■ **PROBLEM TO SOLVE**: Please repeat the text lines of every item below word for word, leaving the pictures out of your answer.

*** DATA FOR PROCESSING ***

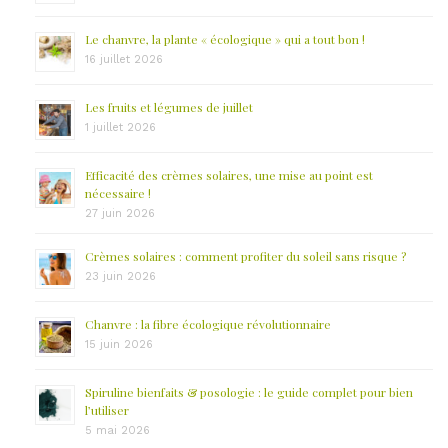
Le chanvre, la plante « écologique » qui a tout bon !
16 juillet 2026
Les fruits et légumes de juillet
1 juillet 2026
Efficacité des crèmes solaires, une mise au point est
nécessaire !
27 juin 2026
Crèmes solaires : comment profiter du soleil sans risque ?
23 juin 2026
Chanvre : la fibre écologique révolutionnaire
15 juin 2026
Spiruline bienfaits & posologie : le guide complet pour bien
l’utiliser
5 mai 2026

*** End of DATA FOR PROCESSING ***

■ **OUTPUT FOR THIS EXERCISE**:
Le chanvre, la plante « écologique » qui a tout bon !
16 juillet 2026
Les fruits et légumes de juillet
1 juillet 2026
Efficacité des crèmes solaires, une mise au point est
nécessaire !
27 juin 2026
Crèmes solaires : comment profiter du soleil sans risque ?
23 juin 2026
Chanvre : la fibre écologique révolutionnaire
15 juin 2026
Spiruline bienfaits & posologie : le guide complet pour bien
l’utiliser
5 mai 2026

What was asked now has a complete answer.